■ TEXTAUSZUG
┏━━

Wenn eine Flüssigkeit einfriert, ändern die Teilchen ihre Ordnung: In der Flüssigkeit bewegen sie sich wild und ungeordnet durcheinander, es gibt keine Struktur. Wenn die Flüssigkeit einfriert, bildet sich ein Kristall, in dem sich die einzelnen Teilchen sehr regelmäßig an ganz bestimmten Orten befinden. Eine Flüssigkeit sieht überall gleich aus, sie hat überall und in jeder Richtung dieselben Eigenschaften, sie ist völlig symmetrisch. In einem Kristall hingegen ist diese Symmetrie gebrochen: Plötzlich gibt es eine regelmäßige Struktur, eine Richtung, die sich von anderen Richtungen unterscheidet.
Kann sich eine solche Symmetriebrechung auch in der Zeit ereignen? Kann es sein, dass ein Quantensystem zunächst zeitlich ungeordnet ist, dass jeder Zeitpunkt gleich ist wie jeder andere, dass sich dann aber trotzdem eine zeitliche Ordnung ergibt?
„Diese Frage wird in der Quantenforschung seit über zehn Jahren intensiv untersucht“, sagt Felix Russo vom Institut für Theoretische Physik der TU Wien, der im Team von Thomas Pohl im Rahmen seiner Doktorarbeit forscht. Tatsächlich zeigte sich: Zeitkristalle sind möglich – Systeme, bei denen sich ein zeitlicher Rhythmus einstellt, ohne dass man den Takt von außen vorgibt.

┗━━

■ ÜBUNGSFRAGEN
**A.** An welchem Institut forscht Felix Russo laut dem Textauszug?
**B.** Erkläre mit Hilfe des Textauszugs, warum die Symmetrie in einem Kristall gebrochen ist.
**C.** Fasse den Textauszug in zwei Sätzen zusammen.
Stütze dich ausschließlich auf den Textauszug.

■ AUSGANGSDATEN

┏━━

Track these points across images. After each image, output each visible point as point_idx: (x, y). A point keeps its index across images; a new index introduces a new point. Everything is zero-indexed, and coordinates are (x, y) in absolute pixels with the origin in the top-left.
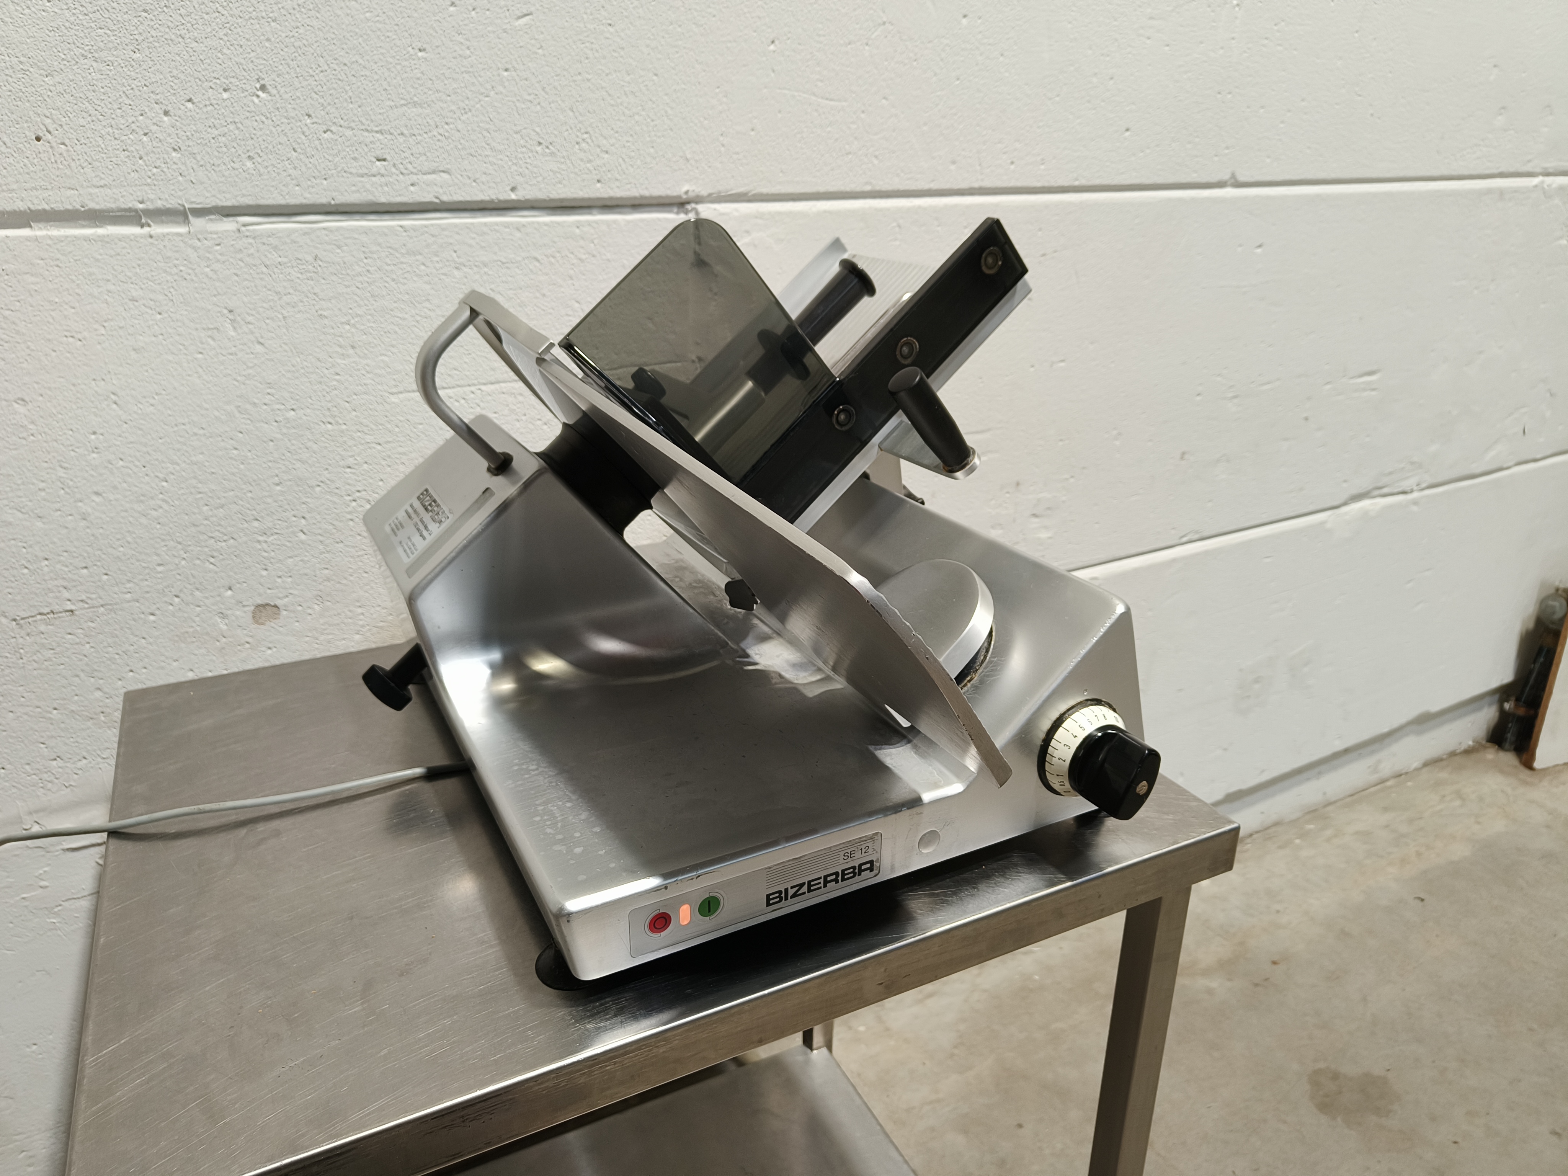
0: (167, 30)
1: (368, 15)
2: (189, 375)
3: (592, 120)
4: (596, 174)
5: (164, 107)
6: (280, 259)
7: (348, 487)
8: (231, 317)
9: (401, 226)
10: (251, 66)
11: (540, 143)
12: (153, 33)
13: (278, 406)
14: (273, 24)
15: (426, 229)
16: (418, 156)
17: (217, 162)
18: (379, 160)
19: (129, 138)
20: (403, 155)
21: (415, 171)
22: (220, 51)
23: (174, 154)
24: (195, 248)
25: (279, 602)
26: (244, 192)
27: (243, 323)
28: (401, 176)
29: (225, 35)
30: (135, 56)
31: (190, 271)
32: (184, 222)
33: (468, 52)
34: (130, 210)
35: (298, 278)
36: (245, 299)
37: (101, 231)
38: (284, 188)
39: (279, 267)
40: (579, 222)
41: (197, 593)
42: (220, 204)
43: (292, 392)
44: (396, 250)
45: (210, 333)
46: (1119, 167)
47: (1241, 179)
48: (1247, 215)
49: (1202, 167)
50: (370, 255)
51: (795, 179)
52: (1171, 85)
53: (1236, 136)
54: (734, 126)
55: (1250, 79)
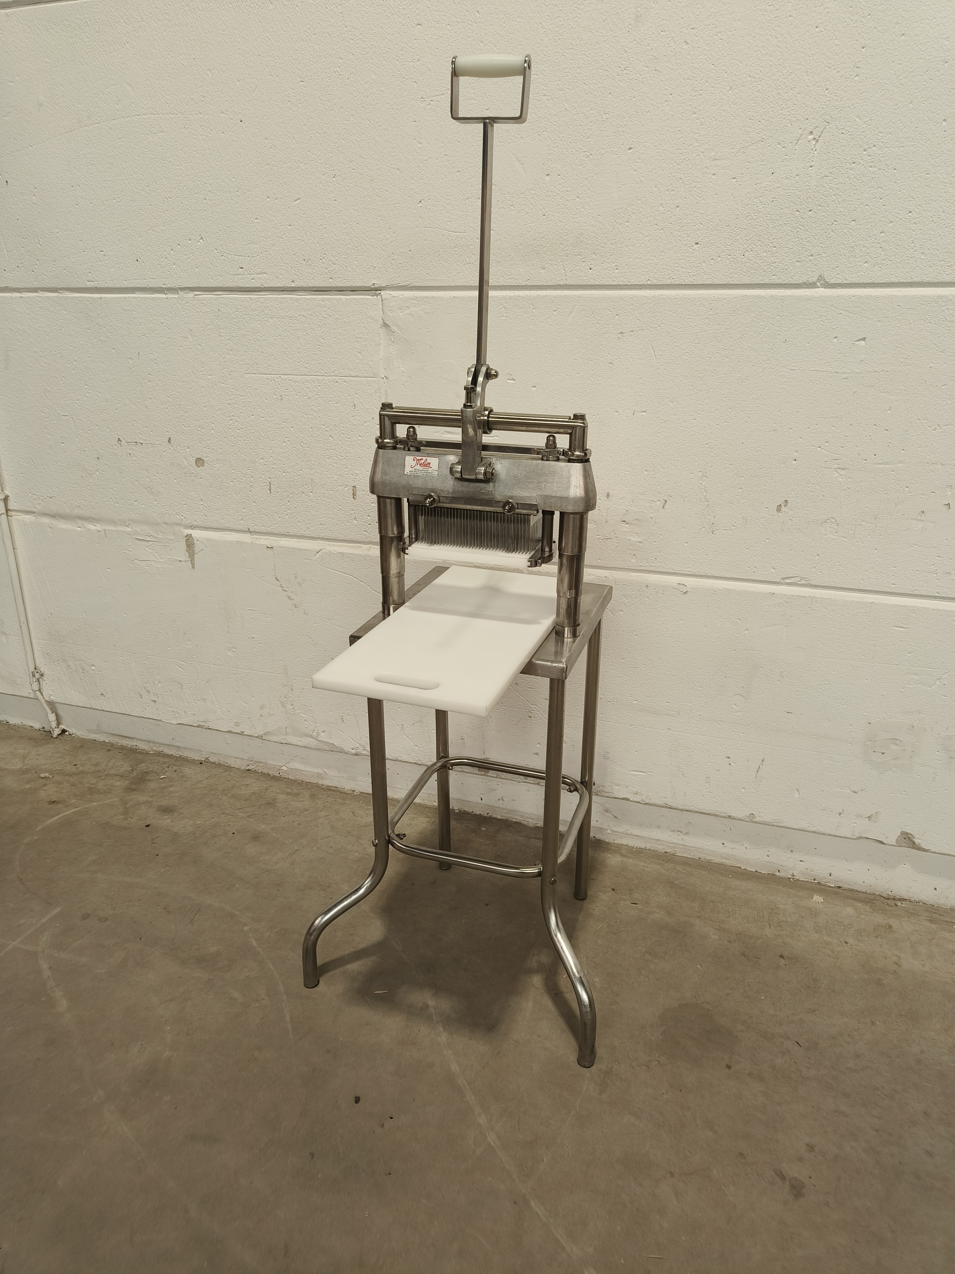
0: (173, 217)
1: (237, 205)
3: (327, 248)
4: (330, 275)
5: (171, 247)
6: (207, 310)
7: (229, 413)
9: (249, 298)
10: (198, 229)
11: (305, 260)
12: (169, 219)
13: (205, 373)
14: (205, 212)
15: (258, 299)
16: (255, 266)
17: (187, 269)
18: (240, 268)
20: (250, 265)
21: (253, 273)
22: (188, 225)
23: (174, 266)
24: (180, 304)
25: (205, 459)
26: (195, 281)
28: (249, 275)
30: (164, 228)
31: (179, 313)
32: (177, 293)
33: (274, 218)
34: (161, 288)
35: (213, 318)
36: (195, 326)
37: (154, 296)
38: (208, 280)
39: (207, 313)
40: (322, 298)
41: (178, 447)
42: (188, 286)
44: (247, 308)
45: (184, 339)
46: (690, 271)
47: (833, 281)
48: (842, 312)
49: (782, 271)
50: (238, 310)
51: (435, 278)
52: (741, 208)
53: (821, 245)
54: (399, 249)
55: (835, 197)
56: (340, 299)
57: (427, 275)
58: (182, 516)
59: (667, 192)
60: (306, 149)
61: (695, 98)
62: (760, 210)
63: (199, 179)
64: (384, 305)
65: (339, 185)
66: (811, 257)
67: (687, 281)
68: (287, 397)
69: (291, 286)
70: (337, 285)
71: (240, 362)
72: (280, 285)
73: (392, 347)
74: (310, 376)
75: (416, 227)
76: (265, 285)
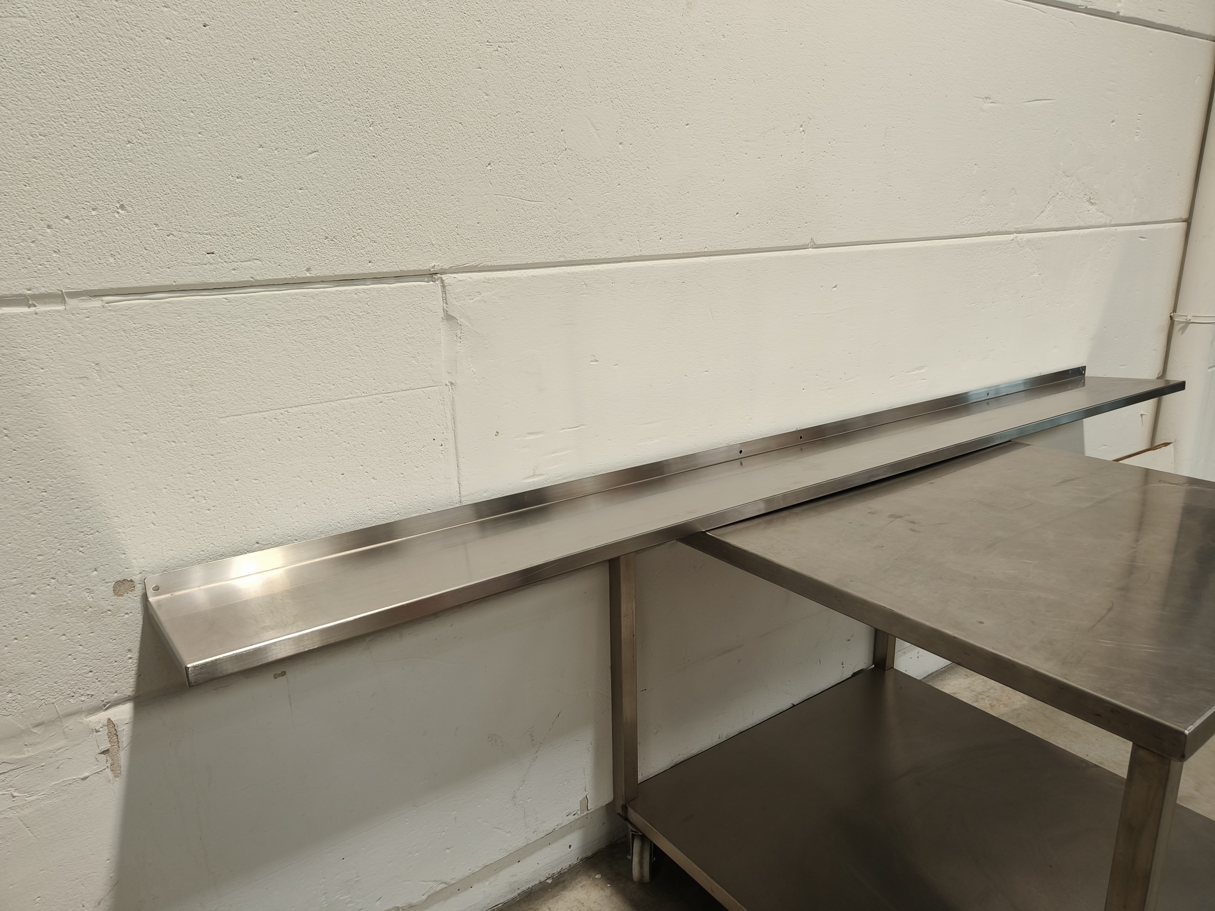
0: (51, 170)
1: (199, 155)
2: (65, 412)
3: (363, 221)
4: (368, 257)
5: (48, 223)
7: (188, 488)
8: (97, 368)
9: (227, 299)
10: (113, 192)
11: (327, 238)
13: (133, 432)
14: (129, 163)
15: (244, 300)
16: (238, 249)
17: (87, 259)
18: (208, 254)
19: (21, 245)
20: (226, 249)
21: (235, 260)
22: (91, 183)
23: (55, 255)
24: (70, 321)
25: (134, 578)
26: (108, 279)
27: (106, 372)
28: (225, 263)
29: (93, 172)
30: (26, 189)
31: (66, 337)
32: (62, 303)
33: (273, 178)
34: (20, 295)
35: (149, 338)
36: (108, 355)
38: (138, 275)
39: (135, 331)
40: (356, 290)
41: (70, 575)
42: (89, 288)
43: (144, 421)
44: (220, 314)
45: (81, 381)
46: (734, 238)
47: (818, 243)
48: (824, 266)
49: (790, 235)
50: (203, 320)
51: (510, 255)
52: (764, 184)
53: (811, 214)
54: (465, 221)
55: (816, 177)
56: (383, 289)
57: (500, 252)
58: (82, 695)
59: (715, 167)
60: (326, 83)
61: (731, 85)
62: (776, 185)
63: (115, 108)
64: (447, 292)
65: (379, 136)
66: (806, 224)
67: (732, 246)
68: (301, 439)
69: (305, 276)
70: (380, 270)
71: (209, 402)
72: (286, 276)
73: (460, 344)
74: (337, 402)
75: (486, 195)
76: (258, 278)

┗━━

■ ERWARTETE ANTWORTEN
**A.** Am Institut für Theoretische Physik der TU Wien.

**B.** In einem Kristall befinden sich die Teilchen sehr regelmäßig an ganz bestimmten Orten, sodass eine regelmäßige Struktur entsteht. Dadurch gibt es eine Richtung, die sich von anderen Richtungen unterscheidet, während eine Flüssigkeit überall und in jeder Richtung dieselben Eigenschaften hat.

**C.** Beim Einfrieren einer Flüssigkeit entsteht ein Kristall, in dem die völlige Symmetrie der Flüssigkeit durch eine regelmäßige Struktur gebrochen wird. Ob sich eine solche Symmetriebrechung auch in der Zeit ereignen kann, wird seit über zehn Jahren untersucht, und es zeigte sich, dass Zeitkristalle möglich sind, in denen sich ein zeitlicher Rhythmus ohne äußeren Takt einstellt.